Он бессильно рухнул на стул напротив Мейбл.

– Последние события...

Мейбл подняла голову. Зайцев увидел на ее глазах слезы.

– Понимаете, Виктор. Я всю жизнь боялась жизни. У меня не было подруг. В школе парня не завела - можете представить? Потом тоже из страха пошла в науку. Мне по глупости казалось, что там меньше всего придется бороться за место под солнцем. Когда выяснилось, что это далеко не так, стала любовницей Анриджа, чтобы он продвигал мою карьеру. Как все и случилось.

Зайцев понятия не имел, кто такой Анридж, но по интонации Мейбл понял, что это какая-то знаменитость в ее области.

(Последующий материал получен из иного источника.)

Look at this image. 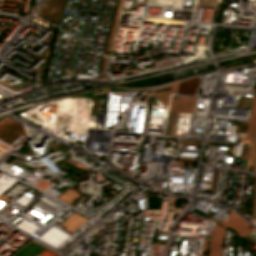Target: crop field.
Wrapping results in <instances>:
<instances>
[{"label": "crop field", "mask_w": 256, "mask_h": 256, "mask_svg": "<svg viewBox=\"0 0 256 256\" xmlns=\"http://www.w3.org/2000/svg\"><path fill=\"white\" fill-rule=\"evenodd\" d=\"M246 136L250 141L251 145L249 149L248 161L245 170H248L249 165H251L253 166V171L256 172V91L247 124Z\"/></svg>", "instance_id": "1"}, {"label": "crop field", "mask_w": 256, "mask_h": 256, "mask_svg": "<svg viewBox=\"0 0 256 256\" xmlns=\"http://www.w3.org/2000/svg\"><path fill=\"white\" fill-rule=\"evenodd\" d=\"M195 100H196V98L178 96L177 101H175V100H173V96H172L170 111L193 113ZM172 112H170V123H169L168 135H170L172 121H173L174 113H172Z\"/></svg>", "instance_id": "2"}, {"label": "crop field", "mask_w": 256, "mask_h": 256, "mask_svg": "<svg viewBox=\"0 0 256 256\" xmlns=\"http://www.w3.org/2000/svg\"><path fill=\"white\" fill-rule=\"evenodd\" d=\"M224 233H225L224 228L215 224L214 233H213V237H212L211 245L209 249V256H221L222 239H223ZM205 244H206V239H204L201 256H203Z\"/></svg>", "instance_id": "3"}, {"label": "crop field", "mask_w": 256, "mask_h": 256, "mask_svg": "<svg viewBox=\"0 0 256 256\" xmlns=\"http://www.w3.org/2000/svg\"><path fill=\"white\" fill-rule=\"evenodd\" d=\"M221 225L233 228L237 232V234L241 237H244L250 232H252L249 228L246 227L249 224H247L242 218H240L233 212L229 215V217L224 222L221 223Z\"/></svg>", "instance_id": "4"}, {"label": "crop field", "mask_w": 256, "mask_h": 256, "mask_svg": "<svg viewBox=\"0 0 256 256\" xmlns=\"http://www.w3.org/2000/svg\"><path fill=\"white\" fill-rule=\"evenodd\" d=\"M178 84H175V85H172V90H168L167 92L165 91H161V92H158V93H154L153 95L156 96L158 99H160L166 106L168 104V99H169V95L171 93H174V92H177L178 90Z\"/></svg>", "instance_id": "5"}, {"label": "crop field", "mask_w": 256, "mask_h": 256, "mask_svg": "<svg viewBox=\"0 0 256 256\" xmlns=\"http://www.w3.org/2000/svg\"><path fill=\"white\" fill-rule=\"evenodd\" d=\"M120 4H121V0L118 1V5H117V9H116V13H115V17H114V21H113V25H112V29H111V33H110V37H109V41H108L106 52H108L110 50V46H111V42H112L114 30H115V25H116V20H117ZM107 55L108 54L105 53L106 57H107Z\"/></svg>", "instance_id": "6"}, {"label": "crop field", "mask_w": 256, "mask_h": 256, "mask_svg": "<svg viewBox=\"0 0 256 256\" xmlns=\"http://www.w3.org/2000/svg\"><path fill=\"white\" fill-rule=\"evenodd\" d=\"M256 215V185H255V196H254V205H253V212L252 216Z\"/></svg>", "instance_id": "7"}, {"label": "crop field", "mask_w": 256, "mask_h": 256, "mask_svg": "<svg viewBox=\"0 0 256 256\" xmlns=\"http://www.w3.org/2000/svg\"><path fill=\"white\" fill-rule=\"evenodd\" d=\"M105 66H106V59L104 60V64H103V68H102V72H104ZM102 72H101V73H102Z\"/></svg>", "instance_id": "8"}]
</instances>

– Мне очень повезло. Когда он стал нобелевским лауреатом, его ученики пошли нарасхват. Но я не любила его. Просто мне казалось, что он меня защитит от жизни. А, знаете, настоящую любовь, какие-то поступки, важные для меня, откладывала на потом. А когда... все случилось, выяснилось, что никакого потом просто не будет. Что я - тридцатидвухлетняя дура, проспавшая полжизни. Я думала - почему именно меня сюда привезли? Почему такой жесткий выбор выпал на меня? Какой из меня астронавт? А сегодня поняла - потому что мне это нужно меньше всего. Он - тот, кого вы с Дьюи называете Паном - невероятно жесток. Ему не нужен этот полет, на самом деле. Просто он придумал еще один способ поиздеваться над людьми. И никуда мы не улетим, Виктор.